• _YOUR OBJECTIVE_: Search the data for the string "none" and extract every line where it appears.

• _INFORMATION SUPPLIED_:
***
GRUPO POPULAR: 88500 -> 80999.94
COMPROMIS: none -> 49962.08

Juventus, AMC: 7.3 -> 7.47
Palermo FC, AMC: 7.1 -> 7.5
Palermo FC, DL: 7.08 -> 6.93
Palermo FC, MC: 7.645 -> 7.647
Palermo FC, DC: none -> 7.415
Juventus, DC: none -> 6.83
***
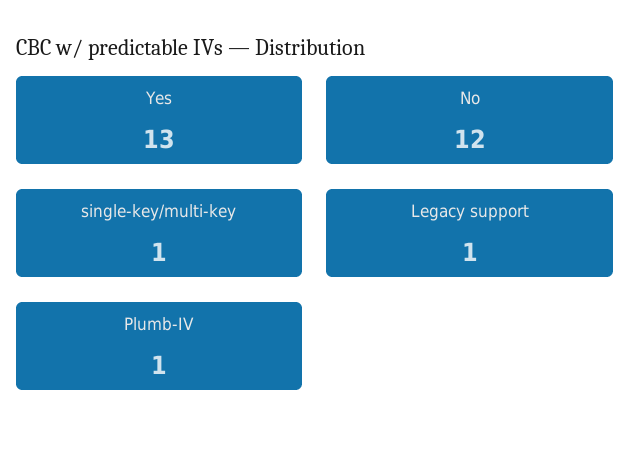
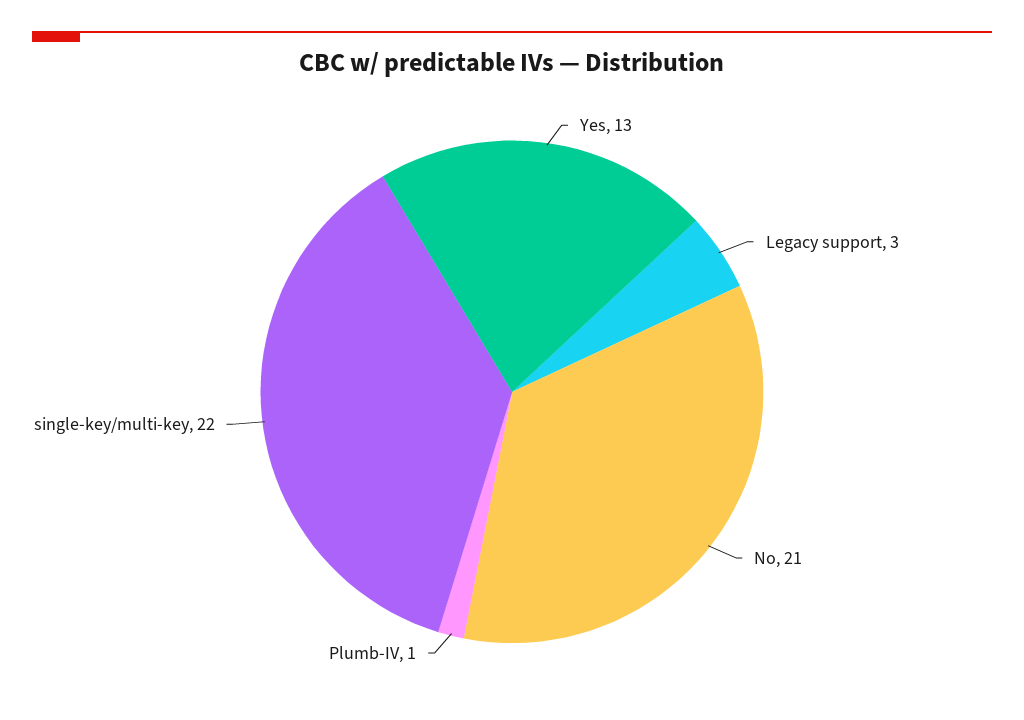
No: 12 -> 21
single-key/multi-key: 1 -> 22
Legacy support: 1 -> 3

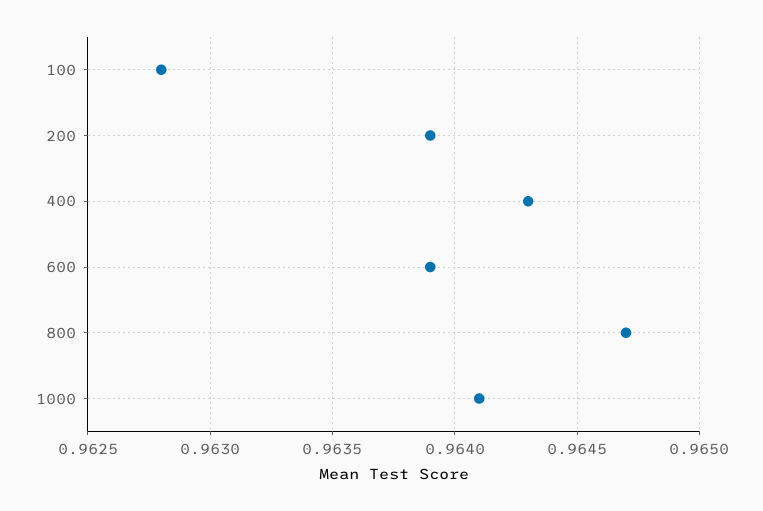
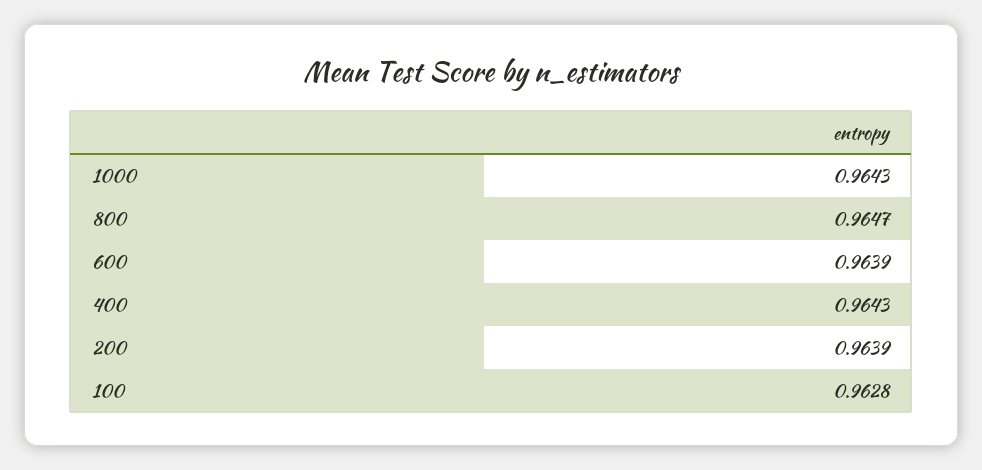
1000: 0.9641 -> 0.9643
***
• _SOLVED EXERCISE_:
COMPROMIS: none -> 49962.08
Palermo FC, DC: none -> 7.415
Juventus, DC: none -> 6.83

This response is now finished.